The infrastructure provided by Jisc is saving universities £200m a year with potential for further savings through new shared services, a report reveals today.
The paper for the Higher Education Policy Institute (HEPI) charts the potential for new services, including a ‘university in a box’ concept that could free up university spending on technology for reinvestment in research, teaching and learning.
But the report also warns that policy makers and institutions need to recognise the value generated through the UK’s shared infrastructure for higher and further education.
The warning comes ahead of changes that will see universities begin to subscribe on a voluntary basis to Jisc’s services rather than them being funded through compulsory charges.
The paper’s author, Jisc’s chief executive Martyn Harrow said: “Now, with our underlying funding model fundamentally changing, the infrastructure that we provide, which universities use every single day, is potentially at risk.”
The report highlights how Jisc is an example of the shared approach highlighted by Professor Ian Diamond’s exploration of how the sector can work more efficiently in response to financial challenges.
The HEPI report reveals that the saving for a research intensive university is approximately £2.5m per year. The equivalent figure for a post-1992 university is approximately £1.24m.

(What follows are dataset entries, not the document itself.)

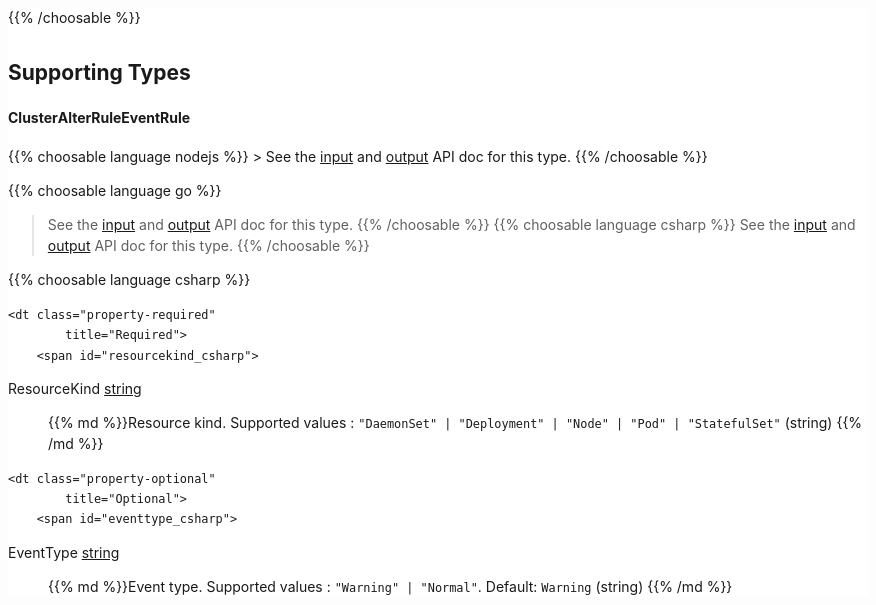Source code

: </dl>
{{% /choosable %}}










## Supporting Types


<h4 id="clusteralterruleeventrule">Cluster<wbr>Alter<wbr>Rule<wbr>Event<wbr>Rule</h4>
{{% choosable language nodejs %}}
> See the <a href="/docs/reference/pkg/nodejs/pulumi/rancher2/types/input/#ClusterAlterRuleEventRule">input</a> and <a href="/docs/reference/pkg/nodejs/pulumi/rancher2/types/output/#ClusterAlterRuleEventRule">output</a> API doc for this type.
{{% /choosable %}}

{{% choosable language go %}}
> See the <a href="https://pkg.go.dev/github.com/pulumi/pulumi-rancher2/sdk/v2/go/rancher2/?tab=doc#ClusterAlterRuleEventRuleArgs">input</a> and <a href="https://pkg.go.dev/github.com/pulumi/pulumi-rancher2/sdk/v2/go/rancher2/?tab=doc#ClusterAlterRuleEventRuleOutput">output</a> API doc for this type.
{{% /choosable %}}
{{% choosable language csharp %}}
> See the <a href="/docs/reference/pkg/dotnet/Pulumi.Rancher2/Pulumi.Rancher2.Inputs.ClusterAlterRuleEventRuleArgs.html">input</a> and <a href="/docs/reference/pkg/dotnet/Pulumi.Rancher2/Pulumi.Rancher2.Outputs.ClusterAlterRuleEventRule.html">output</a> API doc for this type.
{{% /choosable %}}




{{% choosable language csharp %}}
<dl class="resources-properties">

    <dt class="property-required"
            title="Required">
        <span id="resourcekind_csharp">
<a href="#resourcekind_csharp" style="color: inherit; text-decoration: inherit;">Resource<wbr>Kind</a>
</span> 
        <span class="property-indicator"></span>
        <span class="property-type"><a href="https://docs.microsoft.com/en-us/dotnet/csharp/language-reference/builtin-types/built-in-types">string</a></span>
    </dt>
    <dd>{{% md %}}Resource kind. Supported values : `"DaemonSet" | "Deployment" | "Node" | "Pod" | "StatefulSet"` (string)
{{% /md %}}</dd>

    <dt class="property-optional"
            title="Optional">
        <span id="eventtype_csharp">
<a href="#eventtype_csharp" style="color: inherit; text-decoration: inherit;">Event<wbr>Type</a>
</span> 
        <span class="property-indicator"></span>
        <span class="property-type"><a href="https://docs.microsoft.com/en-us/dotnet/csharp/language-reference/builtin-types/built-in-types">string</a></span>
    </dt>
    <dd>{{% md %}}Event type. Supported values : `"Warning" | "Normal"`. Default: `Warning` (string)
{{% /md %}}</dd>
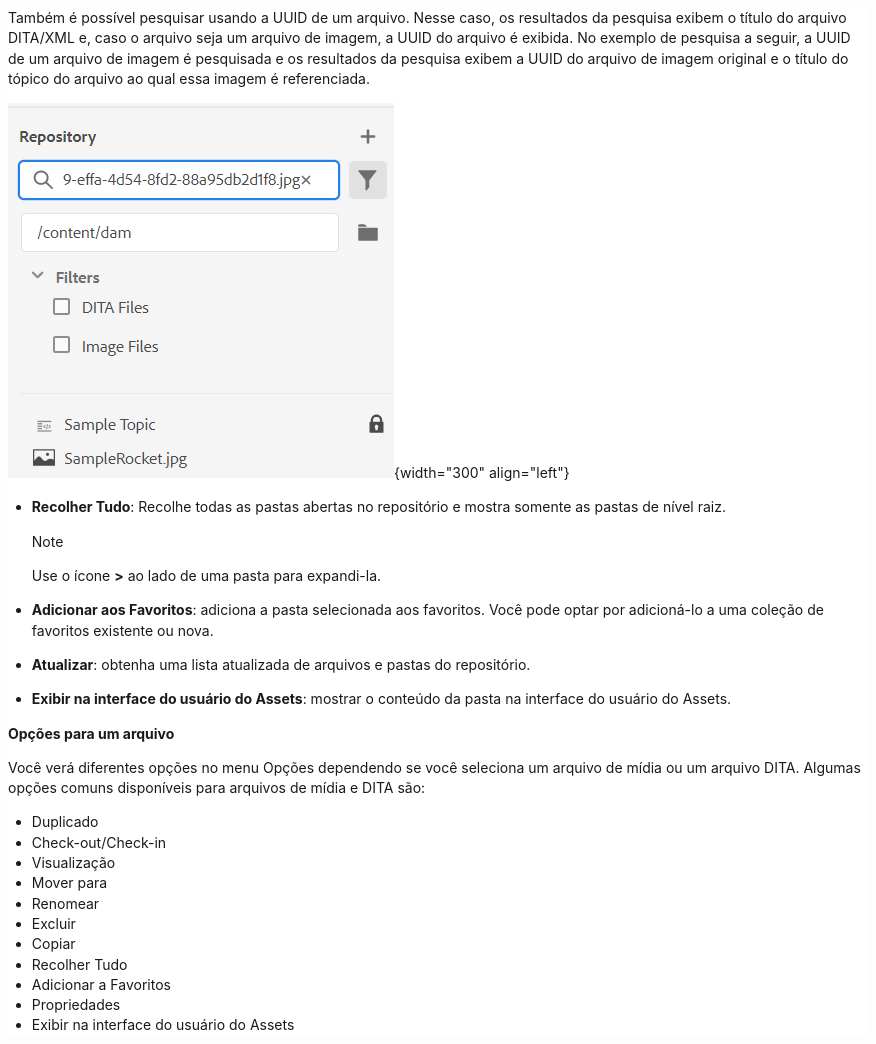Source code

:   Também é possível pesquisar usando a UUID de um arquivo. Nesse caso, os resultados da pesquisa exibem o título do arquivo DITA/XML e, caso o arquivo seja um arquivo de imagem, a UUID do arquivo é exibida. No exemplo de pesquisa a seguir, a UUID de um arquivo de imagem é pesquisada e os resultados da pesquisa exibem a UUID do arquivo de imagem original e o título do tópico do arquivo ao qual essa imagem é referenciada.

  ![](images/uuid-repo-search-image-topic-file_cs.png){width="300" align="left"}

- **Recolher Tudo**: Recolhe todas as pastas abertas no repositório e mostra somente as pastas de nível raiz.

  >[!NOTE]
  >
  > Use o ícone **\>** ao lado de uma pasta para expandi-la.

- **Adicionar aos Favoritos**: adiciona a pasta selecionada aos favoritos. Você pode optar por adicioná-lo a uma coleção de favoritos existente ou nova.

- **Atualizar**: obtenha uma lista atualizada de arquivos e pastas do repositório.
- **Exibir na interface do usuário do Assets**: mostrar o conteúdo da pasta na interface do usuário do Assets.

**Opções para um arquivo**

Você verá diferentes opções no menu Opções dependendo se você seleciona um arquivo de mídia ou um arquivo DITA. Algumas opções comuns disponíveis para arquivos de mídia e DITA são:

- Duplicado
- Check-out/Check-in
- Visualização
- Mover para
- Renomear
- Excluir
- Copiar
- Recolher Tudo
- Adicionar a Favoritos
- Propriedades
- Exibir na interface do usuário do Assets
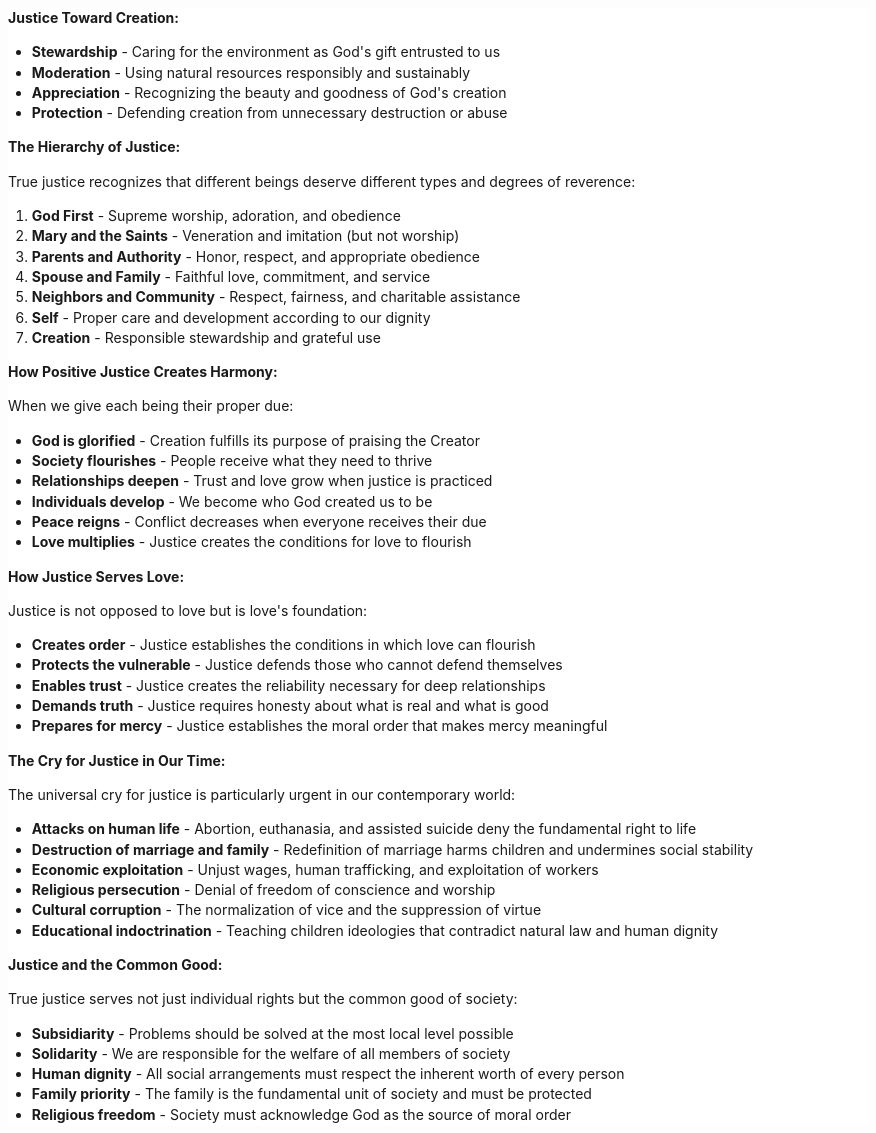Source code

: **Justice Toward Creation:**
- **Stewardship** - Caring for the environment as God's gift entrusted to us
- **Moderation** - Using natural resources responsibly and sustainably
- **Appreciation** - Recognizing the beauty and goodness of God's creation
- **Protection** - Defending creation from unnecessary destruction or abuse

**The Hierarchy of Justice:**

True justice recognizes that different beings deserve different types and degrees of reverence:

1. **God First** - Supreme worship, adoration, and obedience
2. **Mary and the Saints** - Veneration and imitation (but not worship)
3. **Parents and Authority** - Honor, respect, and appropriate obedience
4. **Spouse and Family** - Faithful love, commitment, and service
5. **Neighbors and Community** - Respect, fairness, and charitable assistance
6. **Self** - Proper care and development according to our dignity
7. **Creation** - Responsible stewardship and grateful use

**How Positive Justice Creates Harmony:**

When we give each being their proper due:
- **God is glorified** - Creation fulfills its purpose of praising the Creator
- **Society flourishes** - People receive what they need to thrive
- **Relationships deepen** - Trust and love grow when justice is practiced
- **Individuals develop** - We become who God created us to be
- **Peace reigns** - Conflict decreases when everyone receives their due
- **Love multiplies** - Justice creates the conditions for love to flourish

**How Justice Serves Love:**

Justice is not opposed to love but is love's foundation:
- **Creates order** - Justice establishes the conditions in which love can flourish
- **Protects the vulnerable** - Justice defends those who cannot defend themselves
- **Enables trust** - Justice creates the reliability necessary for deep relationships
- **Demands truth** - Justice requires honesty about what is real and what is good
- **Prepares for mercy** - Justice establishes the moral order that makes mercy meaningful

**The Cry for Justice in Our Time:**

The universal cry for justice is particularly urgent in our contemporary world:
- **Attacks on human life** - Abortion, euthanasia, and assisted suicide deny the fundamental right to life
- **Destruction of marriage and family** - Redefinition of marriage harms children and undermines social stability
- **Economic exploitation** - Unjust wages, human trafficking, and exploitation of workers
- **Religious persecution** - Denial of freedom of conscience and worship
- **Cultural corruption** - The normalization of vice and the suppression of virtue
- **Educational indoctrination** - Teaching children ideologies that contradict natural law and human dignity

**Justice and the Common Good:**

True justice serves not just individual rights but the common good of society:
- **Subsidiarity** - Problems should be solved at the most local level possible
- **Solidarity** - We are responsible for the welfare of all members of society
- **Human dignity** - All social arrangements must respect the inherent worth of every person
- **Family priority** - The family is the fundamental unit of society and must be protected
- **Religious freedom** - Society must acknowledge God as the source of moral order
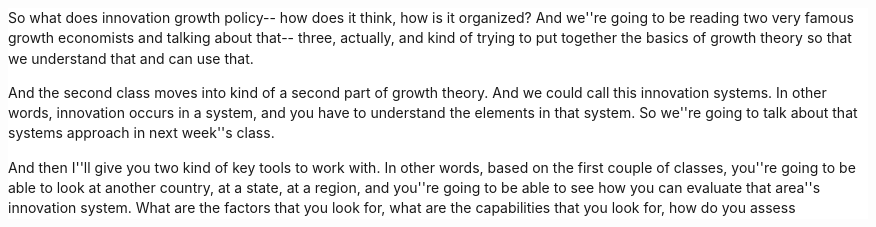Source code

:   </p><p><span m=''481640''>So</span> <span m=''482510''>what</span> <span m=''482750''>does</span>
  <span m=''483020''>innovation</span> <span m=''483500''>growth</span> <span m=''484220''>policy--</span>
  <span m=''484980''>how</span> <span m=''485030''>does</span> <span m=''485240''>it</span>
  <span m=''485390''>think,</span> <span m=''485840''>how</span> <span m=''486020''>is</span>
  <span m=''486110''>it</span> <span m=''486200''>organized?</span> <span m=''486890''>And</span>
  <span m=''488090''>we''re</span> <span m=''488240''>going</span> <span m=''488310''>to</span>
  <span m=''488420''>be</span> <span m=''488810''>reading</span> <span m=''489920''>two</span>
  <span m=''490490''>very</span> <span m=''490940''>famous</span> <span m=''492800''>growth</span>
  <span m=''493070''>economists</span> <span m=''493550''>and</span> <span m=''493640''>talking</span>
  <span m=''493980''>about</span> <span m=''494210''>that--</span> <span m=''495830''>three,</span>
  <span m=''496460''>actually,</span> <span m=''497480''>and</span> <span m=''497930''>kind</span>
  <span m=''498110''>of</span> <span m=''498230''>trying</span> <span m=''498470''>to</span>
  <span m=''498560''>put</span> <span m=''498740''>together</span> <span m=''499640''>the</span>
  <span m=''499760''>basics</span> <span m=''500330''>of</span> <span m=''500420''>growth</span>
  <span m=''500720''>theory</span> <span m=''500990''>so</span> <span m=''501230''>that</span>
  <span m=''501350''>we</span> <span m=''501470''>understand</span> <span m=''501980''>that</span>
  <span m=''502160''>and</span> <span m=''502220''>can</span> <span m=''502370''>use</span>
  <span m=''502670''>that.</span> </p><p><span m=''503850''>And</span> <span m=''503960''>the</span>
  <span m=''504050''>second</span> <span m=''504440''>class</span> <span m=''506240''>moves</span>
  <span m=''506750''>into</span> <span m=''509300''>kind</span> <span m=''509480''>of</span>
  <span m=''509540''>a</span> <span m=''509600''>second</span> <span m=''510110''>part</span>
  <span m=''512090''>of</span> <span m=''512450''>growth</span> <span m=''512780''>theory.</span>
  <span m=''514710''>And</span> <span m=''514919''>we</span> <span m=''515039''>could</span>
  <span m=''515190''>call</span> <span m=''515400''>this</span> <span m=''515580''>innovation</span>
  <span m=''516059''>systems.</span> <span m=''518799''>In</span> <span m=''518860''>other</span>
  <span m=''519010''>words,</span> <span m=''519640''>innovation</span> <span m=''520150''>occurs</span>
  <span m=''523690''>in</span> <span m=''523870''>a</span> <span m=''523900''>system,</span>
  <span m=''524820''>and</span> <span m=''524950''>you</span> <span m=''525040''>have</span>
  <span m=''525220''>to</span> <span m=''525310''>understand</span> <span m=''525790''>the</span>
  <span m=''525910''>elements</span> <span m=''526330''>in</span> <span m=''526390''>that</span>
  <span m=''526540''>system.</span> <span m=''527060''>So</span> <span m=''527080''>we''re</span>
  <span m=''527170''>going</span> <span m=''527250''>to</span> <span m=''527350''>talk</span>
  <span m=''527680''>about</span> <span m=''527890''>that</span> <span m=''528100''>systems</span>
  <span m=''528670''>approach</span> <span m=''529930''>in</span> <span m=''530080''>next</span>
  <span m=''530350''>week''s</span> <span m=''530650''>class.</span> </p><p><span
  m=''532000''>And</span> <span m=''532380''>then</span> <span m=''532570''>I''ll</span>
  <span m=''532660''>give</span> <span m=''532870''>you</span> <span m=''532990''>two</span>
  <span m=''533530''>kind</span> <span m=''533740''>of</span> <span m=''533920''>key</span>
  <span m=''534220''>tools</span> <span m=''534940''>to</span> <span m=''535090''>work</span>
  <span m=''535390''>with.</span> <span m=''536580''>In</span> <span m=''536680''>other</span>
  <span m=''536800''>words,</span> <span m=''537560''>based</span> <span m=''537760''>on</span>
  <span m=''537820''>the</span> <span m=''537880''>first</span> <span m=''538120''>couple</span>
  <span m=''538300''>of</span> <span m=''538360''>classes,</span> <span m=''539260''>you''re</span>
  <span m=''539440''>going</span> <span m=''539510''>to</span> <span m=''539620''>be</span>
  <span m=''539740''>able</span> <span m=''539920''>to</span> <span m=''540070''>look</span>
  <span m=''541630''>at</span> <span m=''542650''>another</span> <span m=''542950''>country,</span>
  <span m=''543610''>at</span> <span m=''543730''>a</span> <span m=''543790''>state,</span>
  <span m=''544390''>at</span> <span m=''544540''>a</span> <span m=''544570''>region,</span>
  <span m=''545800''>and</span> <span m=''545950''>you''re</span> <span m=''546100''>going</span>
  <span m=''546200''>to</span> <span m=''546310''>be</span> <span m=''546460''>able</span>
  <span m=''546640''>to</span> <span m=''546760''>see</span> <span m=''548290''>how</span>
  <span m=''548620''>you</span> <span m=''548800''>can</span> <span m=''548980''>evaluate</span>
  <span m=''552010''>that</span> <span m=''552370''>area''s</span> <span m=''552940''>innovation</span>
  <span m=''553420''>system.</span> <span m=''553990''>What</span> <span m=''554200''>are</span>
  <span m=''554230''>the</span> <span m=''554320''>factors</span> <span m=''554610''>that</span>
  <span m=''554900''>you</span> <span m=''555160''>look</span> <span m=''555370''>for,</span>
  <span m=''555610''>what</span> <span m=''555760''>are</span> <span m=''555820''>the</span>
  <span m=''555910''>capabilities</span> <span m=''556630''>that</span> <span m=''556810''>you</span>
  <span m=''556900''>look</span> <span m=''557080''>for,</span> <span m=''557320''>how</span>
  <span m=''557440''>do</span> <span m=''557530''>you</span> <span m=''557650''>assess</span>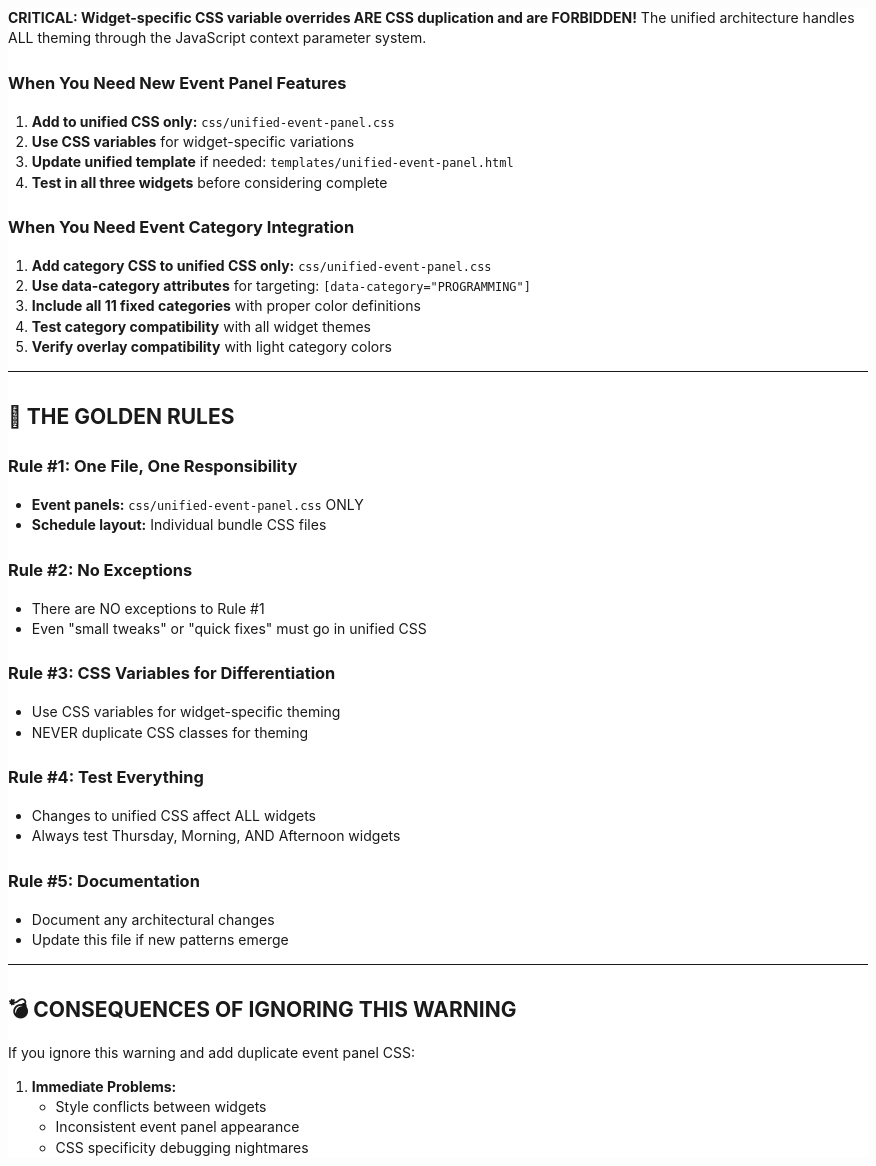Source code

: **CRITICAL: Widget-specific CSS variable overrides ARE CSS duplication and are FORBIDDEN!** The unified architecture handles ALL theming through the JavaScript context parameter system.

### When You Need New Event Panel Features

1. **Add to unified CSS only:** `css/unified-event-panel.css`
2. **Use CSS variables** for widget-specific variations
3. **Update unified template** if needed: `templates/unified-event-panel.html`
4. **Test in all three widgets** before considering complete

### When You Need Event Category Integration

1. **Add category CSS to unified CSS only:** `css/unified-event-panel.css`
2. **Use data-category attributes** for targeting: `[data-category="PROGRAMMING"]`
3. **Include all 11 fixed categories** with proper color definitions
4. **Test category compatibility** with all widget themes
5. **Verify overlay compatibility** with light category colors

---

## 🎯 THE GOLDEN RULES

### Rule #1: One File, One Responsibility
- **Event panels:** `css/unified-event-panel.css` ONLY
- **Schedule layout:** Individual bundle CSS files

### Rule #2: No Exceptions
- There are NO exceptions to Rule #1
- Even "small tweaks" or "quick fixes" must go in unified CSS

### Rule #3: CSS Variables for Differentiation
- Use CSS variables for widget-specific theming
- NEVER duplicate CSS classes for theming

### Rule #4: Test Everything
- Changes to unified CSS affect ALL widgets
- Always test Thursday, Morning, AND Afternoon widgets

### Rule #5: Documentation
- Document any architectural changes
- Update this file if new patterns emerge

---

## 💣 CONSEQUENCES OF IGNORING THIS WARNING

If you ignore this warning and add duplicate event panel CSS:

1. **Immediate Problems:**
   - Style conflicts between widgets
   - Inconsistent event panel appearance
   - CSS specificity debugging nightmares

The report also highlights how journals and other academic literature that Jisc’s procures on behalf of the sector are used by more than 18 million users in 600 higher and further education institutions across the UK.
“We do things, such as shared research and innovation and negotiations with technology multinationals, that it makes sense to do on a UK level once rather than at an institutional level a hundred times over across the country,” said Harrow.
The report added that these shared services could be taken even further, including the development of the ‘university in a box’ – a package of back office systems, including for finance and student registration. This would be co-designedand co-developed by the sector for the sector as a shared service, it adds.
Harrow said: “This would lower administration and overhead costs for every institution, mitigate the risks associated with using bespoke unsupported systems and free up resources. Universities could use these newly released resources to improve learning and research.”
Nick Hillman, director of HEPI, said many of Jisc’s achievements take place “off the radar”, in contrast to other big IT projects which had often failed to deliver.
“Ministers and civil servants have not had to worry about IT infrastructure in our universities because it has generally worked well,” said Hillman. “That reflects Jisc’s world-beating success. Other countries look jealously at our successful shared service.”
Jisc: a hidden advantage for higher education is available via the Jisc website.